Common misconceptions of S&M

Sadomasochism is the eroticised use and exchange of power in a sexual relationship between two consenting adults. Bay Whitaker, BACP sexual counsellor, said that despite the misconception that S&M is abusive, the suffering inflicted is used as a tool to achieve the sense of power and pleasure.

“There is a slight risk of injury and I think that is overplayed. I think there is a greater emotional risk because it’s an extremely intimate activity and attachments can form very quickly and very intensely.”

Is it  safe?

Contrary to popular belief, Jolie says the dominant is in fact not in control. The submissive is, as they are the ones responsible for establishing the limits and safe words that stop action when boundaries are pushed.

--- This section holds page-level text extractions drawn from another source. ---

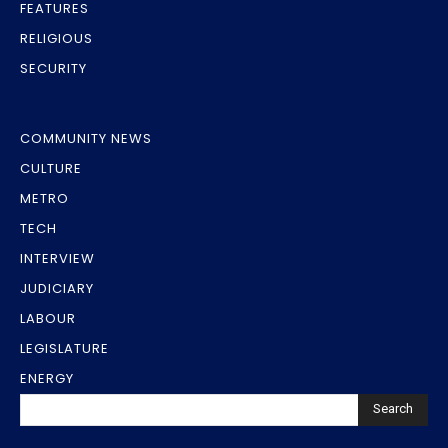
FEATURES
RELIGIOUS
SECURITY
COMMUNITY NEWS
CULTURE
METRO
TECH
INTERVIEW
JUDICIARY
LABOUR
LEGISLATURE
ENERGY
Search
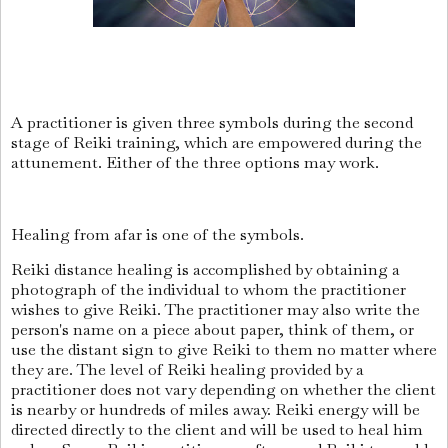
A practitioner is given three symbols during the second
stage of Reiki training, which are empowered during the
attunement. Either of the three options may work.
Healing from afar is one of the symbols.
Reiki distance healing is accomplished by obtaining a
photograph of the individual to whom the practitioner
wishes to give Reiki. The practitioner may also write the
person's name on a piece about paper, think of them, or
use the distant sign to give Reiki to them no matter where
they are. The level of Reiki healing provided by a
practitioner does not vary depending on whether the client
is nearby or hundreds of miles away. Reiki energy will be
directed directly to the client and will be used to heal him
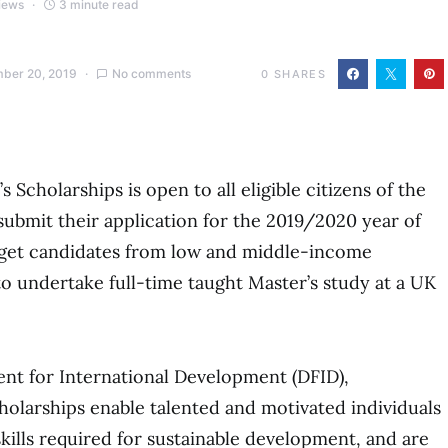
iews
3 minute read
ber 20, 2019
No comments
0
SHARES
cholarships is open to all eligible citizens of the
bmit their application for the 2019/2020 year of
rget candidates from low and middle-income
 undertake full-time taught Master’s study at a UK
t for International Development (DFID),
larships enable talented and motivated individuals
kills required for sustainable development, and are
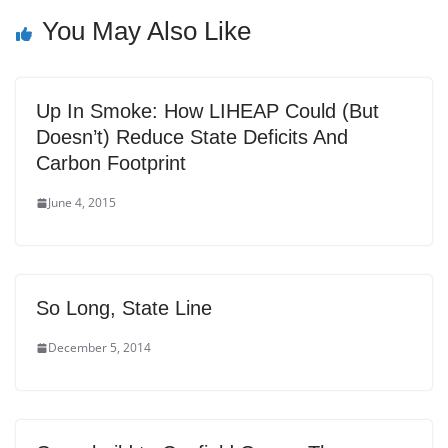
You May Also Like
Up In Smoke: How LIHEAP Could (But
Doesn’t) Reduce State Deficits And
Carbon Footprint
June 4, 2015
So Long, State Line
December 5, 2014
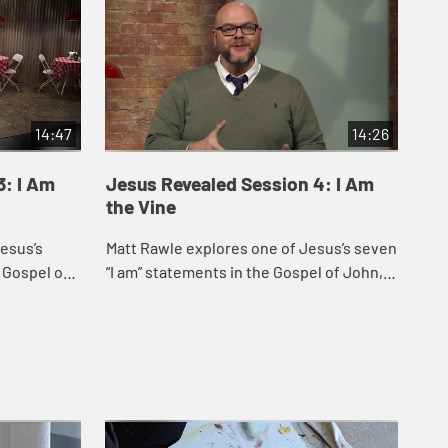
14:47
14:26
3: I Am
Jesus Revealed Session 4: I Am
Je
the Vine
the
esus’s
Matt Rawle explores one of Jesus’s seven
Mat
 Gospel of
“I am” statements in the Gospel of John, “I
sev
ep” and “I
am the vine; you are the branches.” This
Joh
.
statement incorporates u...
lif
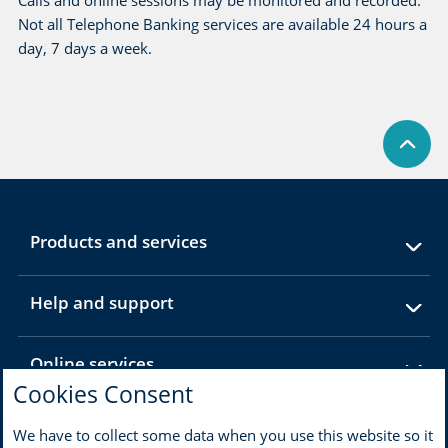
Calls and online sessions may be monitored and recorded.
Not all Telephone Banking services are available 24 hours a
day, 7 days a week.
expandable
Products and services
section
expandable
Help and support
section
expandable
Online services
section
Cookies Consent
expandable
About MBNA
We have to collect some data when you use this website so it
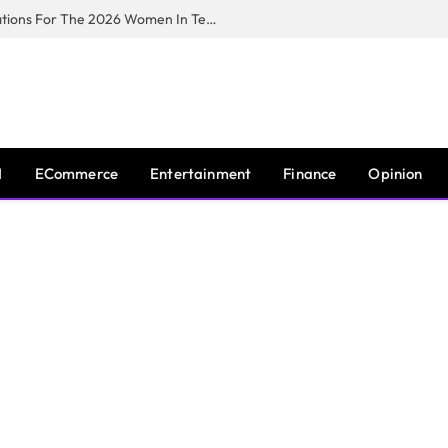
Huawei South Africa Opens Applications For The 2026 Women In Tech Digital Skills Training Programme
I
ECommerce
Entertainment
Finance
Opinion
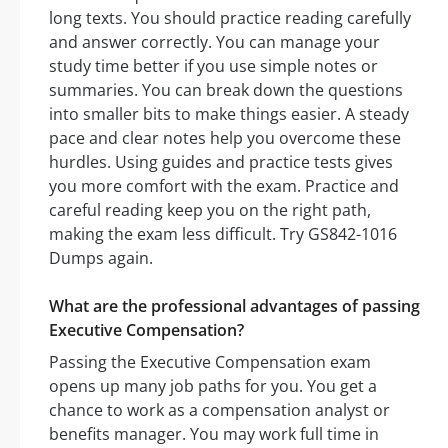
long texts. You should practice reading carefully
and answer correctly. You can manage your
study time better if you use simple notes or
summaries. You can break down the questions
into smaller bits to make things easier. A steady
pace and clear notes help you overcome these
hurdles. Using guides and practice tests gives
you more comfort with the exam. Practice and
careful reading keep you on the right path,
making the exam less difficult. Try GS842-1016
Dumps again.
What are the professional advantages of passing
Executive Compensation?
Passing the Executive Compensation exam
opens up many job paths for you. You get a
chance to work as a compensation analyst or
benefits manager. You may work full time in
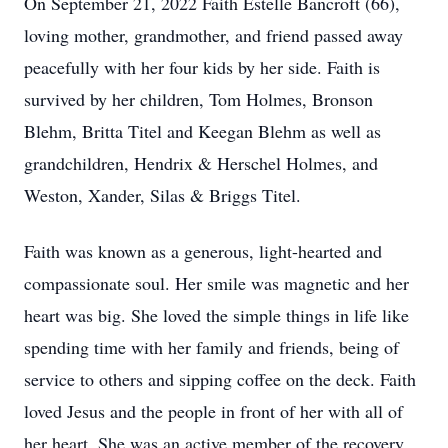
On September 21, 2022 Faith Estelle Bancroft (66),
loving mother, grandmother, and friend passed away
peacefully with her four kids by her side. Faith is
survived by her children, Tom Holmes, Bronson
Blehm, Britta Titel and Keegan Blehm as well as
grandchildren, Hendrix & Herschel Holmes, and
Weston, Xander, Silas & Briggs Titel.
Faith was known as a generous, light-hearted and
compassionate soul. Her smile was magnetic and her
heart was big. She loved the simple things in life like
spending time with her family and friends, being of
service to others and sipping coffee on the deck. Faith
loved Jesus and the people in front of her with all of
her heart. She was an active member of the recovery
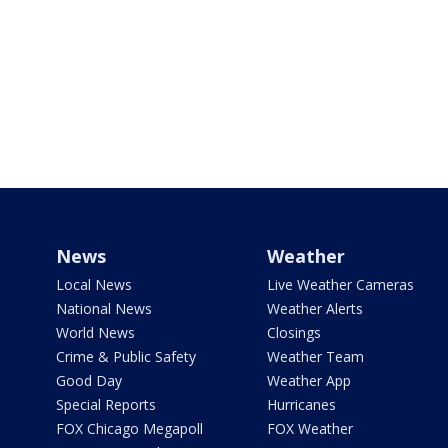
News
Weather
Local News
Live Weather Cameras
National News
Weather Alerts
World News
Closings
Crime & Public Safety
Weather Team
Good Day
Weather App
Special Reports
Hurricanes
FOX Chicago Megapoll
FOX Weather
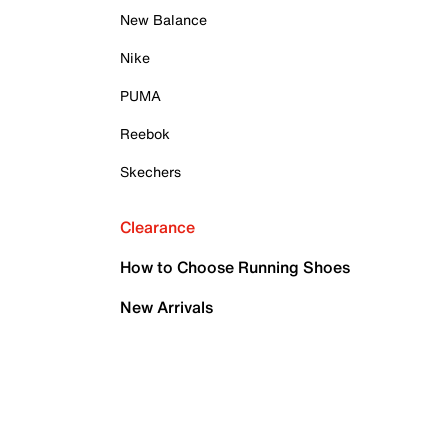
New Balance
Nike
PUMA
Reebok
Skechers
Clearance
How to Choose Running Shoes
New Arrivals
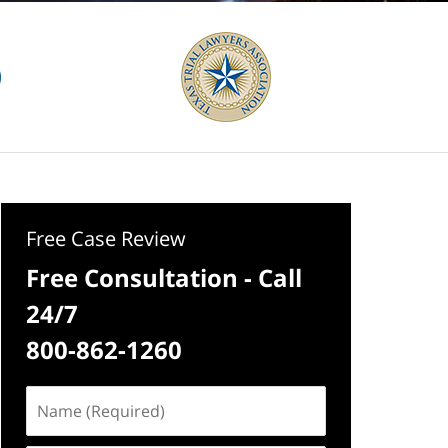
Free Case Review
Free Consultation - Call
24/7
800-862-1260
Name
(Required)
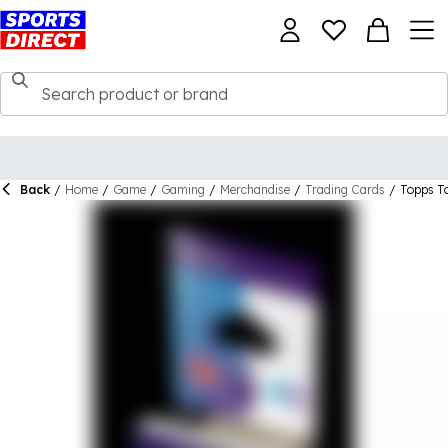
Back
/
Home
/
Game
/
Gaming
/
Merchandise
/
Trading Cards
/
Topps T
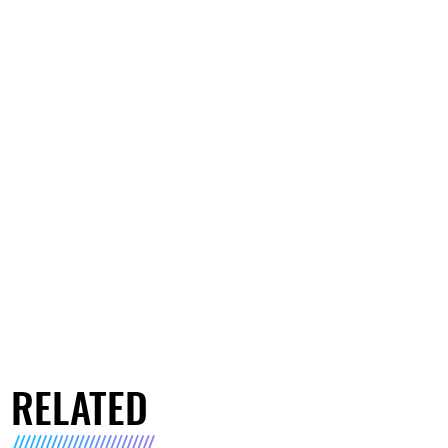
RELATED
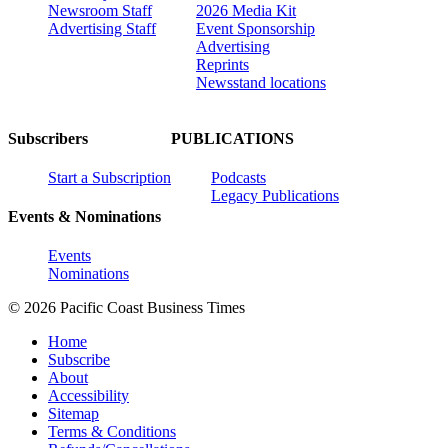
Newsroom Staff
2026 Media Kit
Advertising Staff
Event Sponsorship
Advertising
Reprints
Newsstand locations
Subscribers
PUBLICATIONS
Start a Subscription
Podcasts
Legacy Publications
Events & Nominations
Events
Nominations
© 2026 Pacific Coast Business Times
Home
Subscribe
About
Accessibility
Sitemap
Terms & Conditions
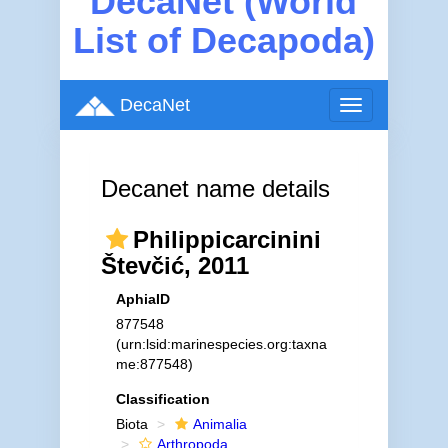
DecaNet (World
List of Decapoda)
DecaNet
Toggle
navigation
Decanet name details
Philippicarcinini
Števčić, 2011
AphiaID
877548
(urn:lsid:marinespecies.org:taxna
me:877548)
Classification
Biota
Animalia
Arthropoda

“It’s not about the female submissive being talked into a role. The submissive definitely has more control in the relationship than the dominant.

“The submissive chooses to submit and it’s a compliment I think because if the dom isn’t good and doesn’t attend to the submissive’s needs, that’s a bad dom.”

Whitaker says that safe and consensual is the pillar of BDSM activities and there is a lot of emphasis on communication before play and at points during and after to ensure that both partners feel safe.

Whitaker says: “The sub has more control because the sub can stop everything and in many cases actually what the dom wants is the sub’s pleasure. That’s what the dom really gets off on.”

The danger kink

However, just as the book alludes, there are some fetishes that carry an element of danger. Jolie recalls one memorable moment when a friend who enjoyed a breathing restriction kink, wore a World War I gas mask while raving on the dance floor.

“He was flailing about like a lunatic and we just thought, ‘oh his dancing is pretty bad’ but he was actually struggling to breathe. And he took his gas mask off, because basically he was half suffocating a bit. You enjoy it, but then you don’t really.”

Dwarfs or large ladies? Where to find your kink

Breath restriction may be slightly extremist for some, but what is most significant about fetish clubs, is that they are not about alternative sex, but acceptance of what you find. In these clubs, people who do not conform to what is traditionally perceived as attractive, can find partners and explore their fetish in an environment where they will not be judged.

“No one looks at you judgmentally, no one would say anything if you were rather large because there are so many big girls in leather corsets fucking all over the place and completely naked people like 7ft albinos and dwarf amputees.

“I mean if you are into dwarfs you can’t go up to any dwarf and be like ‘hey, do you want to…?’ It’s just not cool.”